En el centenario de la muerte del arquitecto Antonio Gaudí, el papa León XIV ha inaugurado la torre de Jesucristo de la Basílica de la Sagrada Familia, en Barcelona, donde ha concluido con este acto su segunda etapa en el Viaje apostólico que está realizando en nuestro país.
León XIV presidía el miércoles por la tarde la Santa Misa en esta Basílica, que se caracteriza por sus altas torres en formas de pico y toda ella dedicada a los misterios de la vida de Jesús, con una evocación a un bosque en los muros de su interior. Y bendecía la Torre de Jesucristo, de 172,5 metros de altura, en un acto histórico celebrado en el templo, obra del arquitecto modernista Antonio Gaudí, declarado Venerable por la Iglesia Católica.
El acto ha contado con una importante representación institucional, destacando la asistencia de sus Majestades los Reyes de España, el presidente del Gobierno y el presidente de la Generalitat, así como una nutrida delegación de autoridades civiles, eclesiásticas y militares. Ante un templo abarrotado, el Pontífice ha destacado la figura del venerable Gaudí quien “como arquitecto ardiente de la fe, concibió estos espacios con el deseo de narrar los misterios de la vida del Señor: de este modo nos ha propuesto una peregrinación espiritual, que conduce al encuentro con Cristo nacido, muerto y resucitado por nosotros”.
Asimismo, el Papa ha expresado su agradecimiento a “todos los promotores y benefactores, a los artistas y a los trabajadores que cooperan en la construcción de una obra maestra arquitectónica, que es también una elocuente catequesis hecha de piedras, colores y luz. En su sabiduría, la Iglesia renueva así la Biblia pauperum [de los pobres] de las antiguas catedrales, que son en sí mismas mensajes de evangelización de gran riqueza. En este tiempo de la imagen, resulta más evidente cómo el arte y la belleza son eminentes canales de evangelización”.
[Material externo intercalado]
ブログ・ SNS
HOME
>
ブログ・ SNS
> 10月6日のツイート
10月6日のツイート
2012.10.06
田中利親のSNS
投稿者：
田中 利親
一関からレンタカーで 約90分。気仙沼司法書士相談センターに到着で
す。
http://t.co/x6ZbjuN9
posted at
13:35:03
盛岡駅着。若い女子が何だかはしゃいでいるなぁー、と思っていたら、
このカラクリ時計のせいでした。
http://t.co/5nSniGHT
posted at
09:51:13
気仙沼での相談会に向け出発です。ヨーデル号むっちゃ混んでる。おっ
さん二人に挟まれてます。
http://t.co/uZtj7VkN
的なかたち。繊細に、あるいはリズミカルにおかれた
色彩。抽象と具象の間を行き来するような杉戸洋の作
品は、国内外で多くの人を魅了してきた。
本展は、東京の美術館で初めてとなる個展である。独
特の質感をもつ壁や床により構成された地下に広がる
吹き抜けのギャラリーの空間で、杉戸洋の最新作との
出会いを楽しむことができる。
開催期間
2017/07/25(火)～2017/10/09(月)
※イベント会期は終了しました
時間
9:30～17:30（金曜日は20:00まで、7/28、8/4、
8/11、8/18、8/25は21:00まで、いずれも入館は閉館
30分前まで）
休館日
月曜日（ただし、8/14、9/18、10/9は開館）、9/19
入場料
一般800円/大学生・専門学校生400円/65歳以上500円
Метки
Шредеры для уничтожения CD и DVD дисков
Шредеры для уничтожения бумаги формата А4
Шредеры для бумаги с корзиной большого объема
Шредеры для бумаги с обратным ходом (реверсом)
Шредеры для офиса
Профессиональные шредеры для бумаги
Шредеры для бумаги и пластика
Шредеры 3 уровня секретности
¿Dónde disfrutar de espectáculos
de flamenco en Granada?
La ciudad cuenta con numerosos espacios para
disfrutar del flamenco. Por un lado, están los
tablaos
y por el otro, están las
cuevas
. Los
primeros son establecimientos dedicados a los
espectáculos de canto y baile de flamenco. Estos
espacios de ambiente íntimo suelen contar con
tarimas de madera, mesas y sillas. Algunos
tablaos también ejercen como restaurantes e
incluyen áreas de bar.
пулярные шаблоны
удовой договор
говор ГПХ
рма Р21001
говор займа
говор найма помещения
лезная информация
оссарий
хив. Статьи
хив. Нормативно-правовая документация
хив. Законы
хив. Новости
Durante la homilía, León XIV ha subrayado la belleza del templo que “nos anima a aprender cada vez más de nuestro Maestro y Señor el arte de vivir según su Evangelio. Mientras alzamos la mirada hacia Él, el Crucificado Resucitado, comprometámonos a levantar el rostro de quienes yacen en el polvo. Y demostremos así que la Sagrada Familia es la iglesia más alta del mundo, no para destacar en clasificaciones mundanas, sino para guiar los pasos del pueblo de Dios que peregrina en esta tierra de Cataluña, con la cruz que ilumina el camino, como una lámpara encendida en la espera del regreso del Esposo. ¡Que Dios sea bendito por siempre!”.
La Torre de Jesucristo fue inaugurada y bendecida en el exterior del templo tras la Santa Misa, completando así el esquema de las 18 torres ideadas por Gaudí para coronar sus tres fachadas monumentales (Nacimiento, Pasión y Gloria).
El broche de oro al acontecimiento lo puso un espectáculo tecnológico de luz y color diseñado especialmente para la ocasión, acompañado por la Escolanía de Montserrat.